A Loitering Words Essay
There is rarely a meeting point between my Loitering Words persona and that of my ELT Vista self. The former writes with a chipped tooth, a leather vest, a jester motif, and a sly-eyed grin; the latter wears a blazer, or sometimes a black tie. Nonetheless, in this article— which may end up as a podcast, a rant, a performance, or a plea—I intend to bring both to the table, not to find a middle ground, but to come at you with both barrels blazing.
I write this post fully aware that slowly but surely, attempts will be made to shut me up. It is what always happens whenever someone challenges the gatekeepers’ favorite myth: that censorship is care and confiscation is a form of moral hygiene.
Today’s contention is the recent Australian ban on social media for children under sixteen—you know those post pubescent, randy teens, easy pickings and already labeled a “lost generation” by the vegemighty powers that be. The answer is always to take something away when you cannot control the message. No need for innovation, imagination, or investment. Just take. The political equivalent of grounding a teenager because you do not know what else to do. Take. Take. Take. Offer nothing in return … It’s the same old story.

### ENTRIES PROVIDED
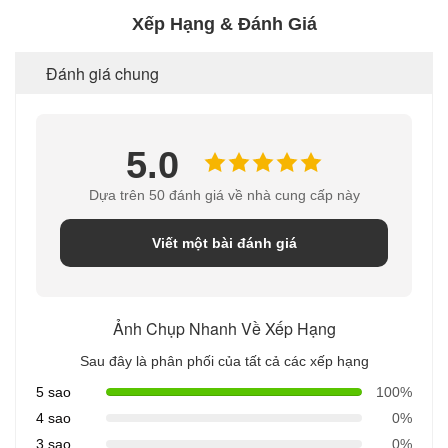
Xếp Hạng & Đánh Giá
Đánh giá chung
5.0
Dựa trên 50 đánh giá về nhà cung cấp này
Viết một bài đánh giá
Ảnh Chụp Nhanh Về Xếp Hạng
Sau đây là phân phối của tất cả các xếp hạng
5 sao
100%
4 sao
0%
3 sao
0%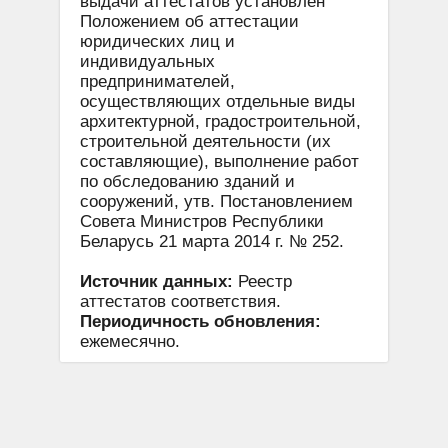
выдачи аттестатов установлен
Положением об аттестации
юридических лиц и
индивидуальных
предпринимателей,
осуществляющих отдельные виды
архитектурной, градостроительной,
строительной деятельности (их
составляющие), выполнение работ
по обследованию зданий и
сооружений, утв. Постановлением
Совета Министров Республики
Беларусь 21 марта 2014 г. № 252.
Источник данных:
Реестр
аттестатов соответствия.
Периодичность обновления:
ежемесячно.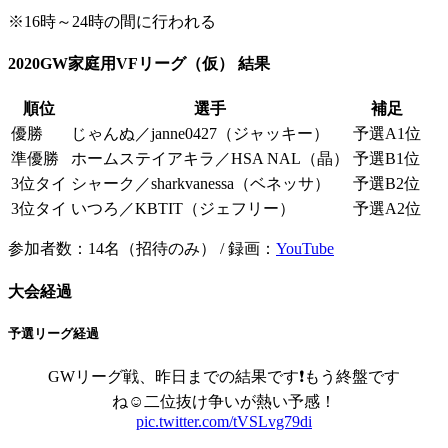
※16時～24時の間に行われる
2020GW家庭用VFリーグ（仮） 結果
順位
選手
補足
優勝
じゃんぬ／janne0427（ジャッキー）
予選A1位
準優勝
ホームステイアキラ／HSA NAL（晶）
予選B1位
3位タイ
シャーク／sharkvanessa（ベネッサ）
予選B2位
3位タイ
いつろ／KBTIT（ジェフリー）
予選A2位
参加者数：14名（招待のみ） / 録画：
YouTube
大会経過
予選リーグ経過
GWリーグ戦、昨日までの結果です❗もう終盤です
ね☺️二位抜け争いが熱い予感！
pic.twitter.com/tVSLvg79di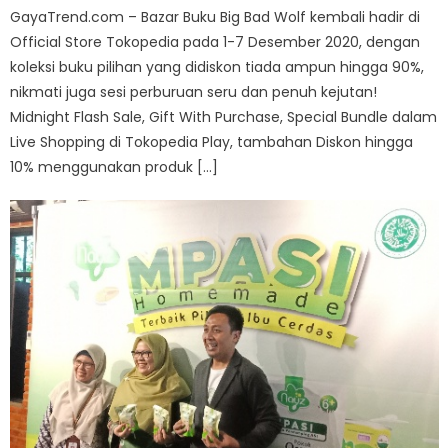
GayaTrend.com – Bazar Buku Big Bad Wolf kembali hadir di
Official Store Tokopedia pada 1-7 Desember 2020, dengan
koleksi buku pilihan yang didiskon tiada ampun hingga 90%,
nikmati juga sesi perburuan seru dan penuh kejutan!
Midnight Flash Sale, Gift With Purchase, Special Bundle dalam
Live Shopping di Tokopedia Play, tambahan Diskon hingga
10% menggunakan produk […]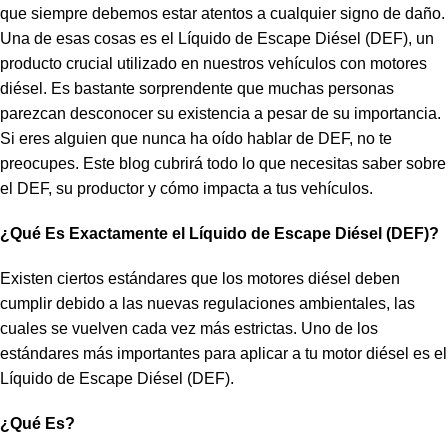
que siempre debemos estar atentos a cualquier signo de daño.
Una de esas cosas es el Líquido de Escape Diésel (DEF), un
producto crucial utilizado en nuestros vehículos con motores
diésel. Es bastante sorprendente que muchas personas
parezcan desconocer su existencia a pesar de su importancia.
Si eres alguien que nunca ha oído hablar de DEF, no te
preocupes. Este blog cubrirá todo lo que necesitas saber sobre
el DEF, su productor y cómo impacta a tus vehículos.
¿Qué Es Exactamente el Líquido de Escape Diésel (DEF)?
Existen ciertos estándares que los motores diésel deben
cumplir debido a las nuevas regulaciones ambientales, las
cuales se vuelven cada vez más estrictas. Uno de los
estándares más importantes para aplicar a tu motor diésel es el
Líquido de Escape Diésel (DEF).
¿Qué Es?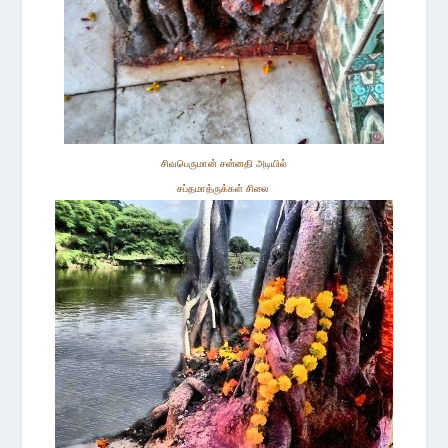
சிவபெருமான் சன்னதி அடியில்
சப்த
மா
த்ருக்கள் சிலை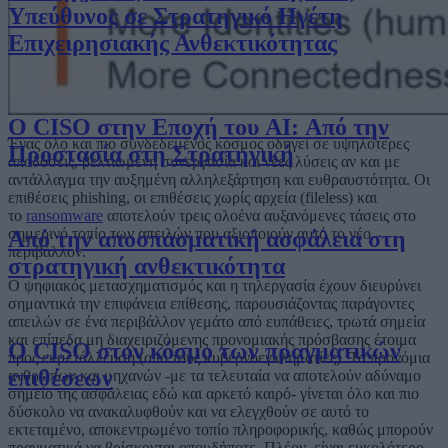
Υπεύθυνος σε Στρατηγικό Ηγέτη
Επιχειρησιακής Ανθεκτικότητας
Ο CISO στην Εποχή του AI: Από την
Ένας όλο και πιο συνδεδεμένος κόσμος οδηγεί σε υψηλότερες
Προστασία στη Στρατηγική
αποδόσεις, βελτιωμένη συνεργασία και νέες λύσεις αν και με
αντάλλαγμα την αυξημένη αλληλεξάρτηση και ευθραυστότητα. Οι
επιθέσεις phishing, οι επιθέσεις χωρίς αρχεία (fileless) και
το
ransomware
αποτελούν τρεις ολοένα αυξανόμενες τάσεις στο
σημερινό τοπίο των απειλών που αξιοποιούν αυτό το νέο
Από την αποσπασματική ασφάλεια στη
περιβάλλον.
στρατηγική ανθεκτικότητα
Ο ψηφιακός μετασχηματισμός και η τηλεργασία έχουν διευρύνει
σημαντικά την επιφάνεια επίθεσης, παρουσιάζοντας παράγοντες
απειλών σε ένα περιβάλλον γεμάτο από ευπάθειες, τρωτά σημεία
και επίπεδα μη διαχειριζόμενης προνομιακής πρόσβασης έτοιμα
Ο CISO στον κόσμο των πραγματικών
προς εκμετάλλευση (από τους κυβερνοεγκληματίες). Τα προνόμια
επιθέσεων
ανθρώπων και μηχανών -με τα τελευταία να αποτελούν αδύναμο
σημείο της ασφάλειας εδώ και αρκετό καιρό- γίνεται όλο και πιο
δύσκολο να ανακαλυφθούν και να ελεγχθούν σε αυτό το
εκτεταμένο, αποκεντρωμένο τοπίο πληροφορικής, καθώς μπορούν
πραγματικά να βρίσκονται οπουδήποτε. Πλέον, είναι ευκολότερο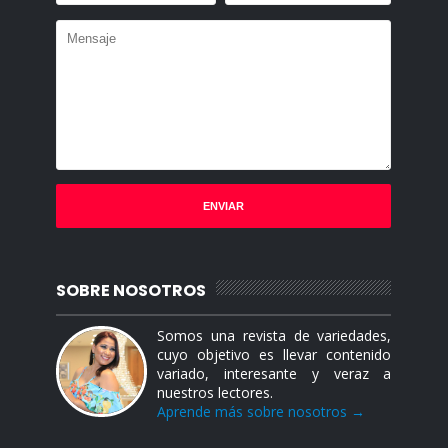
SOBRE NOSOTROS
Somos una revista de variedades,
cuyo objetivo es llevar contenido
variado, interesante y veraz a
nuestros lectores.
Aprende más sobre nosotros →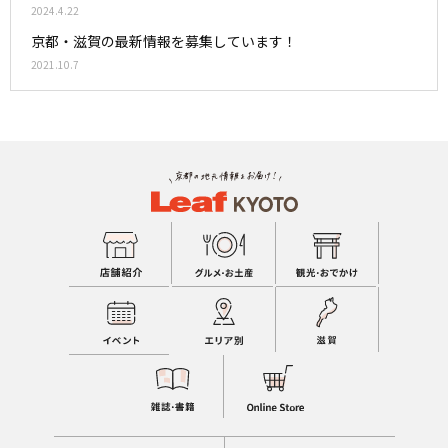
2024.4.22
京都・滋賀の最新情報を募集しています！
2021.10.7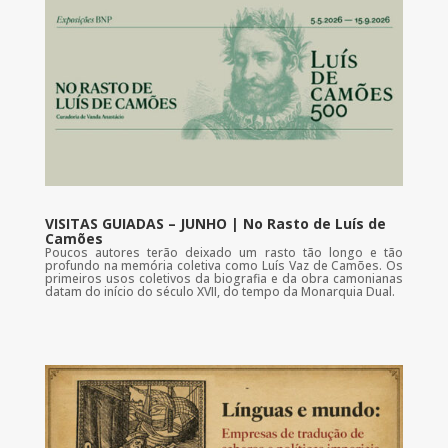
VISITAS GUIADAS – JUNHO | No Rasto de Luís de
Camões
Poucos autores terão deixado um rasto tão longo e tão
profundo na memória coletiva como Luís Vaz de Camões. Os
primeiros usos coletivos da biografia e da obra camonianas
datam do início do século XVII, do tempo da Monarquia Dual.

### TASK OBJECTIVE
Can you reproduce the part of the Loitering Words essay above from "A Loitering Words" to "both barrels blazing.", word for word?

### ANSWER
A Loitering Words Essay
There is rarely a meeting point between my Loitering Words persona and that of my ELT Vista self. The former writes with a chipped tooth, a leather vest, a jester motif, and a sly-eyed grin; the latter wears a blazer, or sometimes a black tie. Nonetheless, in this article— which may end up as a podcast, a rant, a performance, or a plea—I intend to bring both to the table, not to find a middle ground, but to come at you with both barrels blazing.